One of the best examples of this individualized focus can be seen in compound pharmacies.  Compound pharmacies develop customized medication care for each individual.  The development of individualized prescriptions accounts for multiple variances like other medications prescribed, height, weight, body type, diet, lifestyle, even flavor.  Pharmacies recognize that the chemistry of each individual varies greatly and medications must be adjusted to account for these variances.  Additionally, instructions and patient follow-up communications must be personalized, accounting for the differences in side effects, prescription care, and adherence. compounding_pharmacist.jpg

 

Customized Adherence Programs

But just as treatment and medications are focusing on the individual, its imperative communications follow suit and support the needs of each individual.  For example, let’s look at medication adherence communications.  Medication adherence programs have evolved from the “take 2 and call me in the morning” practice, to more advanced apps that remind you it’s time to take your medication.  Many applications now provide reminders around medication consumption, diet, and exercise on the channel which you prefer.  But just as medications need to be adjusted for the variances in individual chemistry, adherence programs need to be adjusted to the individual. 

 

Lifestyle has an effect on how frequently someone can consume medications, the hours in a week they can exercise, and the caregiver support available.  The issue is not always “are you taking the prescription?” but instead “are you taking the prescription the way it was prescribed?” Medication adherence programs must certainly account for preferences in communication distribution, but also must manage the dynamic content accompanying these personalized medication and wellness regimes.

 

Multichannel and Multi-relational

This individualized care must finally be communicated back through the entire care ecosystem.  It’s not just multichannel communications that must be managed, but also multi-relationship communications that must exist amongst HCPs, providers, payers, and pharma.  Systems must exist that facilitate the visibility and transparency of data, ultimately working together to help the patient.

 

Identify opportunities to communicate with the patient throughout the entire healthcare ecosystem.

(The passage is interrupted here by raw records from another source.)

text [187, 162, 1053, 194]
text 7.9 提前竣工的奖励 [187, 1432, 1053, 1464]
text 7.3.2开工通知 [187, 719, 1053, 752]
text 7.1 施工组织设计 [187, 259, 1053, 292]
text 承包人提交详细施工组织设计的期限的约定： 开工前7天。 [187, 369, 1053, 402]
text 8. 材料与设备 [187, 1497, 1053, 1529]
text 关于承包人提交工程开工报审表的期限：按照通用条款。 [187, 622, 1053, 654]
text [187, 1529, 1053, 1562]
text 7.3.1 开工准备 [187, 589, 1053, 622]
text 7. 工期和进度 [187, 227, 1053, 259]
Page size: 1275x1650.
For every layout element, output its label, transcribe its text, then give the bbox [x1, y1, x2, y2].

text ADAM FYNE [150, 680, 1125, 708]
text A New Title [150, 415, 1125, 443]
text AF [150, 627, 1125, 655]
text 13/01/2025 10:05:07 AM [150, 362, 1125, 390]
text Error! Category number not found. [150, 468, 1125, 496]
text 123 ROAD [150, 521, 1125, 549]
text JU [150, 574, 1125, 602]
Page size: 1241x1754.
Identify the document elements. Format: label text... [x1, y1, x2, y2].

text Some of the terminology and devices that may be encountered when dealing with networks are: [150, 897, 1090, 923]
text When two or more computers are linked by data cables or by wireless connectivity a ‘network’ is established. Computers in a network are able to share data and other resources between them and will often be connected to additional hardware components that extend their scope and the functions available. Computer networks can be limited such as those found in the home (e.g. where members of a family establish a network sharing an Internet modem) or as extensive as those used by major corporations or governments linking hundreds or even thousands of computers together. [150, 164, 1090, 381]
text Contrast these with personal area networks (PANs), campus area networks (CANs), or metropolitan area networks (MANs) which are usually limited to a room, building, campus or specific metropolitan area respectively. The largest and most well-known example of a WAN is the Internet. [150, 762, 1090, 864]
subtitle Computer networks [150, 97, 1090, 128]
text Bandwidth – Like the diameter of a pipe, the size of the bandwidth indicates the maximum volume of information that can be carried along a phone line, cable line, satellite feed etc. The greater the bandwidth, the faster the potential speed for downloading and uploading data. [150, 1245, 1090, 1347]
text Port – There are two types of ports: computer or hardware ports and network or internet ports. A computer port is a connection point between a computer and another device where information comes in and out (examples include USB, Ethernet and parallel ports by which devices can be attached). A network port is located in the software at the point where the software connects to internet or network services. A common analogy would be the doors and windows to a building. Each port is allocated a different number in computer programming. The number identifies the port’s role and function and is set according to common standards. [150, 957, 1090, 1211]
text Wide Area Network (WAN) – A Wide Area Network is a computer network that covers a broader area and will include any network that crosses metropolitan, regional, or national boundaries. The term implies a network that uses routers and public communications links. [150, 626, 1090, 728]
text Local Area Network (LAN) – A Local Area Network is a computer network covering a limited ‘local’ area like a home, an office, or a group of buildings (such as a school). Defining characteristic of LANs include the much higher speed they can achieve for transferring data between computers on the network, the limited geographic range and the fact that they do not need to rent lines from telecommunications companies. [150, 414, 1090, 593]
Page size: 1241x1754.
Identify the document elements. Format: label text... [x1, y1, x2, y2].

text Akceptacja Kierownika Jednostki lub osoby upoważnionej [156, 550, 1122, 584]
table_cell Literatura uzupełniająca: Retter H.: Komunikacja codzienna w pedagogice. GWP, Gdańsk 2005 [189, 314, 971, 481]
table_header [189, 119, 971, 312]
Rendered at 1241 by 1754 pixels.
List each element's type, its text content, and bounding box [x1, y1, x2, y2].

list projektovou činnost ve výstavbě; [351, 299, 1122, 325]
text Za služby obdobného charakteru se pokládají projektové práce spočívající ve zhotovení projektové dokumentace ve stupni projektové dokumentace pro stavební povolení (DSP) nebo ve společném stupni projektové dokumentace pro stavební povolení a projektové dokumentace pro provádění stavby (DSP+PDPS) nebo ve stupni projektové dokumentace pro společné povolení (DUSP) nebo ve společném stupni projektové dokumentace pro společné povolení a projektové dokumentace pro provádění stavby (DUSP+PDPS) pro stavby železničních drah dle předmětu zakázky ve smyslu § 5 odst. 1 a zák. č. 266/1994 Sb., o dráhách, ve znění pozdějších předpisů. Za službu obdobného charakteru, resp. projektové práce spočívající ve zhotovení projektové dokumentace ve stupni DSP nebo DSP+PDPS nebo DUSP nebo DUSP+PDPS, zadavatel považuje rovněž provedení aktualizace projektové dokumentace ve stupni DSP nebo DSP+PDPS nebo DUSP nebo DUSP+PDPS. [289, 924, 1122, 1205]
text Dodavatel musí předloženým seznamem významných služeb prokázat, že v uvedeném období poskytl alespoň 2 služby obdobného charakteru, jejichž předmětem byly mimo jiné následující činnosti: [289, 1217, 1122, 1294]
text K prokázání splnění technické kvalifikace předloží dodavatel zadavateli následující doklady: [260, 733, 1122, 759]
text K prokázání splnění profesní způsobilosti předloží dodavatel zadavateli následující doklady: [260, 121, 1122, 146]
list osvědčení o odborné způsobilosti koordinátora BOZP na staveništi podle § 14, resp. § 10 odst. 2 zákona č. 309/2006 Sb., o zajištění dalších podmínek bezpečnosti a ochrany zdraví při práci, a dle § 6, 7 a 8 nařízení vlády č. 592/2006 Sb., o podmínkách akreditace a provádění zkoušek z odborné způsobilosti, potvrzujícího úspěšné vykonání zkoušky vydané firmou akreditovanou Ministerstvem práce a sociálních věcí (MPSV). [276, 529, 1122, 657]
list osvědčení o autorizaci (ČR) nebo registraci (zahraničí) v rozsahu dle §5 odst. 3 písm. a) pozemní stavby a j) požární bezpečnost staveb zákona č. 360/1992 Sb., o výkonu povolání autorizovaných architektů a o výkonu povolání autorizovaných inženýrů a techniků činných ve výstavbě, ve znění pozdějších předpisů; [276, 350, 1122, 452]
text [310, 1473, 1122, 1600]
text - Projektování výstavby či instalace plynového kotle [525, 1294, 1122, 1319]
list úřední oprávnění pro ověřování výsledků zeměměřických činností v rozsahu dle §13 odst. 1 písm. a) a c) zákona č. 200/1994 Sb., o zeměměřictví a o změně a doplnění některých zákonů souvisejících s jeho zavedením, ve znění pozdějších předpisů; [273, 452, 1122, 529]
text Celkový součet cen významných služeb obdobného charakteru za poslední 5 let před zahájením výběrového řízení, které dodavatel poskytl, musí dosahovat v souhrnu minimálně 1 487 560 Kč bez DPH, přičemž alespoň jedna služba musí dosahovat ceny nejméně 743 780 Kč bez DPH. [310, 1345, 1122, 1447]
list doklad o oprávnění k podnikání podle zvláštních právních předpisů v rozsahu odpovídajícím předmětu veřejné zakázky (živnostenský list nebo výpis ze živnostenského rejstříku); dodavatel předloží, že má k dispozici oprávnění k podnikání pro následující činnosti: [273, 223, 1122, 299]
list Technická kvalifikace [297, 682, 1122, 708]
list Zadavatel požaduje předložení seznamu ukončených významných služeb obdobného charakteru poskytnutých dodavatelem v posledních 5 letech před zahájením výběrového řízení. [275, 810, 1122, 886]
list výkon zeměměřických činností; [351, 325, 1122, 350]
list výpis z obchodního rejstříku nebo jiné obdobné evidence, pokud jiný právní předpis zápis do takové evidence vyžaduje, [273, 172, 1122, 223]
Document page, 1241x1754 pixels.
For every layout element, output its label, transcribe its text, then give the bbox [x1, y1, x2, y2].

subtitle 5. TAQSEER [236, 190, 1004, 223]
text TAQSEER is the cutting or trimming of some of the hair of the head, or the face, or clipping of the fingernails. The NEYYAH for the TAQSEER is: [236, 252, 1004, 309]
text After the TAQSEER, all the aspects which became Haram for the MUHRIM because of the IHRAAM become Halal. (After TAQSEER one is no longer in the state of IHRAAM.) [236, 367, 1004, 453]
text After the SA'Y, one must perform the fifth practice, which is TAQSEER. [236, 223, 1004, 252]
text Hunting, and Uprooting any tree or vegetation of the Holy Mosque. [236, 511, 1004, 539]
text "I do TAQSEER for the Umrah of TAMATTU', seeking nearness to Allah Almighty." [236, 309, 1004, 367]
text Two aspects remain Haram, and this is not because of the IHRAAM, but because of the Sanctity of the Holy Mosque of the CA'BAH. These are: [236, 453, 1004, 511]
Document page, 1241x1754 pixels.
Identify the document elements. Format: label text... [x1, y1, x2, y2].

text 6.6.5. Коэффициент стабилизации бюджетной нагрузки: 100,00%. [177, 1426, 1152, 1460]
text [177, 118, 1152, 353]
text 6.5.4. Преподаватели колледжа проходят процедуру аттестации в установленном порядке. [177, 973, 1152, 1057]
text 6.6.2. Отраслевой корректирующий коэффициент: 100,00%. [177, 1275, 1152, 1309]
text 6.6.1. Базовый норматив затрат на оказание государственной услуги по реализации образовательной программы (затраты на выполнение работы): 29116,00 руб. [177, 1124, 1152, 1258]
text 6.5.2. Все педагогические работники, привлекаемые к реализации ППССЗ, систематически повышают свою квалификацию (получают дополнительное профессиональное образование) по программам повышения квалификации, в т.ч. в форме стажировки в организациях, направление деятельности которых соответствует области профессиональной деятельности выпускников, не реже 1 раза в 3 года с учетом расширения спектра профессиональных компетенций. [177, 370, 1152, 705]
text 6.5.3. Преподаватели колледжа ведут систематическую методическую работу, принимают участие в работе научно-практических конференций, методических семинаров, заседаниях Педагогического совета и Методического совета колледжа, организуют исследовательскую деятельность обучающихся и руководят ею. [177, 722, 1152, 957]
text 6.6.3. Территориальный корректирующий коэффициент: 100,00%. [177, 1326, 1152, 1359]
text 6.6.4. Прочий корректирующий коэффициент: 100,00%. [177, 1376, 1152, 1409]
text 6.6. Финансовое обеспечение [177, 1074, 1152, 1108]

Segment and target communications based on both the multichannel data, as well as the multi-relationship profiles. Ensure you're matching communications with preferences, interests, lifestyle, and individualized care.

 

Each individual in the life science ecosystem is accountable for the care of patients. Understand your role and responsibility and map your communications to others.

 

How are you moving from a population approach to and individual healthcare approach?